I wonder when I left all that behind, when I became this way. I also wonder if it is not necessarily a bad thing. Like I said, I am pretty neutral, so just as I am not excitable all the time, I'm not oscillating into wild, self-flagellating depression either. YEA. Here's to not locking myself in a room to listen to Nirvana's Unplugged album for a day, while I write really bad poetry, weep, and try to "feel!"

And since this a Debby Downer post in a way, I'll just declare a short intermission say this: BALLS.


You think about balls and try not to be happy. Doesn't matter what kind of balls are bouncing through your mind right now (and I think we all know what kind are floating through mine), you're smiling.

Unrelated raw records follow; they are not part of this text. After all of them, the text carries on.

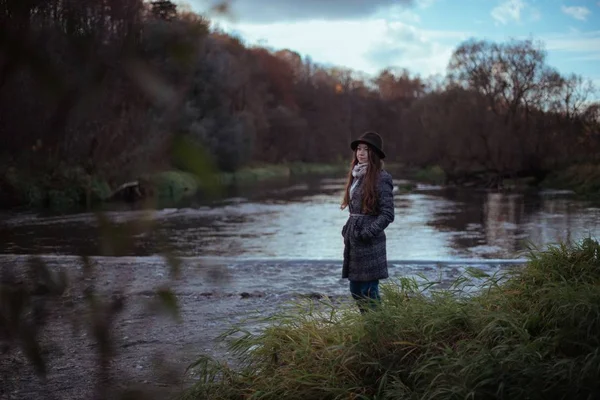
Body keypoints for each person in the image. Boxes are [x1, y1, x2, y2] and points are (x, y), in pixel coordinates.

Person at [340, 131, 395, 313]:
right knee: (355, 289)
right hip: (354, 241)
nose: (361, 153)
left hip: (370, 242)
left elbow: (388, 214)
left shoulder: (382, 177)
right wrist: (347, 230)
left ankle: (378, 328)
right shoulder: (356, 175)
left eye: (366, 149)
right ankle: (369, 324)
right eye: (358, 149)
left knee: (369, 290)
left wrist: (367, 233)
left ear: (375, 153)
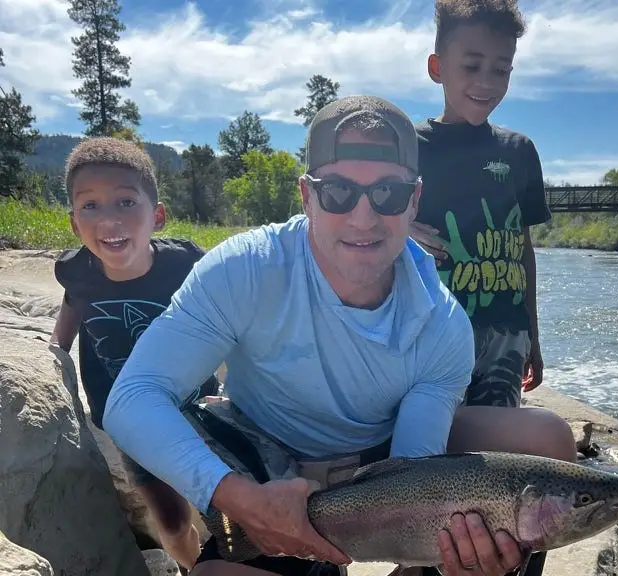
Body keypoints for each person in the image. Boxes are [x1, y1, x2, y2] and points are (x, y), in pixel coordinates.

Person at [101, 95, 524, 576]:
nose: (363, 217)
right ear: (307, 196)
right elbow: (132, 397)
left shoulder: (444, 325)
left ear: (414, 201)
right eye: (338, 192)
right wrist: (240, 499)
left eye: (388, 193)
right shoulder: (244, 270)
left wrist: (441, 564)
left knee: (545, 440)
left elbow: (412, 472)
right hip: (265, 458)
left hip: (379, 466)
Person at [408, 2, 577, 574]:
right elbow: (362, 217)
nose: (486, 82)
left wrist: (533, 333)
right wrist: (398, 224)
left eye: (500, 69)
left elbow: (524, 248)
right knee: (435, 467)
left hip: (503, 339)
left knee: (506, 474)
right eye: (471, 65)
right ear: (438, 67)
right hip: (431, 341)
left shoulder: (519, 151)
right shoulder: (410, 146)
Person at [49, 137, 219, 570]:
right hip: (129, 423)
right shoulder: (79, 272)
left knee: (224, 507)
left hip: (198, 411)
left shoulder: (185, 265)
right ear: (73, 223)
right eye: (90, 206)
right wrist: (54, 355)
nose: (109, 220)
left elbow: (227, 321)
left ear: (157, 216)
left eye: (126, 202)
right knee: (173, 522)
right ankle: (191, 568)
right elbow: (67, 320)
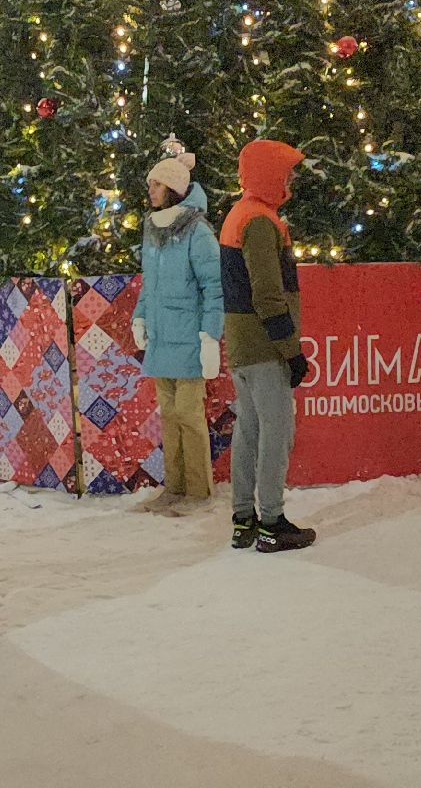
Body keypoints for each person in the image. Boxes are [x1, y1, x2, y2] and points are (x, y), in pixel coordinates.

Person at [220, 138, 316, 554]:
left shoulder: (240, 215)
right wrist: (290, 349)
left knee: (249, 430)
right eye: (287, 171)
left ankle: (244, 518)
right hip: (263, 346)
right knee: (276, 432)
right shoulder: (259, 221)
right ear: (269, 173)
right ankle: (272, 522)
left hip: (243, 344)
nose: (291, 178)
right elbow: (267, 293)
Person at [130, 141, 223, 517]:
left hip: (188, 337)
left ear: (171, 188)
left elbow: (214, 286)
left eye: (155, 184)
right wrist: (140, 316)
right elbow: (148, 283)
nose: (149, 190)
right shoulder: (152, 229)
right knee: (169, 417)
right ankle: (175, 487)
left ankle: (198, 491)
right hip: (161, 338)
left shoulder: (197, 231)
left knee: (188, 414)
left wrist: (209, 336)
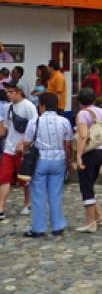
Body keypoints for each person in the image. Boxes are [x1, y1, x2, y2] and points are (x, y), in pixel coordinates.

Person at [22, 92, 72, 238]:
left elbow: (26, 143)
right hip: (58, 161)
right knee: (55, 194)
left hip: (40, 161)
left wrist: (25, 154)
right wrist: (68, 163)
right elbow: (68, 145)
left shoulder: (34, 122)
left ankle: (38, 228)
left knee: (38, 195)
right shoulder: (64, 122)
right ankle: (57, 226)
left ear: (42, 106)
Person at [75, 87, 102, 233]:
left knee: (86, 186)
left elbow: (83, 136)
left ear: (79, 101)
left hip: (88, 154)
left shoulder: (82, 114)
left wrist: (78, 156)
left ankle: (90, 222)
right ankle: (98, 216)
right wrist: (101, 143)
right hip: (100, 153)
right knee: (90, 184)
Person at [0, 81, 37, 221]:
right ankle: (1, 208)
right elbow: (6, 128)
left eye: (11, 92)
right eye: (7, 92)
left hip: (24, 151)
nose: (8, 94)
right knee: (4, 178)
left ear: (19, 91)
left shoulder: (29, 106)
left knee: (24, 180)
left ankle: (27, 204)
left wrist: (24, 143)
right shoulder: (8, 107)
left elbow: (35, 128)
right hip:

Shockingly, I feel the same way about Pinterest, I have come to find out. When Pinterest first started, I really liked it. I am the type of girl who sits at the computer with a legal pad beside of me, where I write down things I see that I like, be they recipes or dresses or whatever. Here was an online board where I could keep all those things together. And the pictures are pretty. SCORE. But now, when I look at it, I realize that what Pinterest is really used for is just porn for girls who don't like porn. It's is furniture porn, food porn, BOOT porn (which I'm pretty guilty of myself). It is "Here's a brownie, with a layer of fucking cookie dough on top of that and then because I really, really hate my arteries, the little fuckers, I'm going to pour hot fudge on top of that and call it a recipe. BOO YAH." It is someone's dream world, set to pictures, and given a jar of Nutella. But it ain't my dream world, really. Since I am old, and crochetty and given to melancholy and black coffee, I look at that stuff, and I file it away in "No one really makes that," or "That would kill you," or "How to turn a kid into a sociopath in 5 easy steps!" or "IN THIS ECONOMY?!?!" I keep going there, thinking it will change, but it doesn't, and my pins are halfhearted, and I just know you can tell. So really, what I'm saying is, I suck at Pinterest.

And at going on vacation.


Did the internet do this to me? Divorced parents? Being an only child? Television?

Let's go with the internet. Thanks, Al Gore.

1 comment:

  1. I'm with you about Pinterest. I'm still not sure what the hell it is, so I really haven't even checked it out. I like food porn, though. Still, not checkin' it out so I don't get sucked in! Because I might.

    I dig turkey bacon and fake bacon a great deal, and I love anything Disney. I have a few things on my Can't-Seem-To-Give-A-Crap-About-It list, though, that I wonder about, too. (Among them? Red wine, Provel cheese, and Neil Young. Actually, I can't stand Neil Young, so maybe he's not really on that list. But you get the point. You're not alone.)

    I am also highly, HIGHLY curmudgeonly myself. Again, I'm with DID this happen?! Fine, Al Gore's fault it is.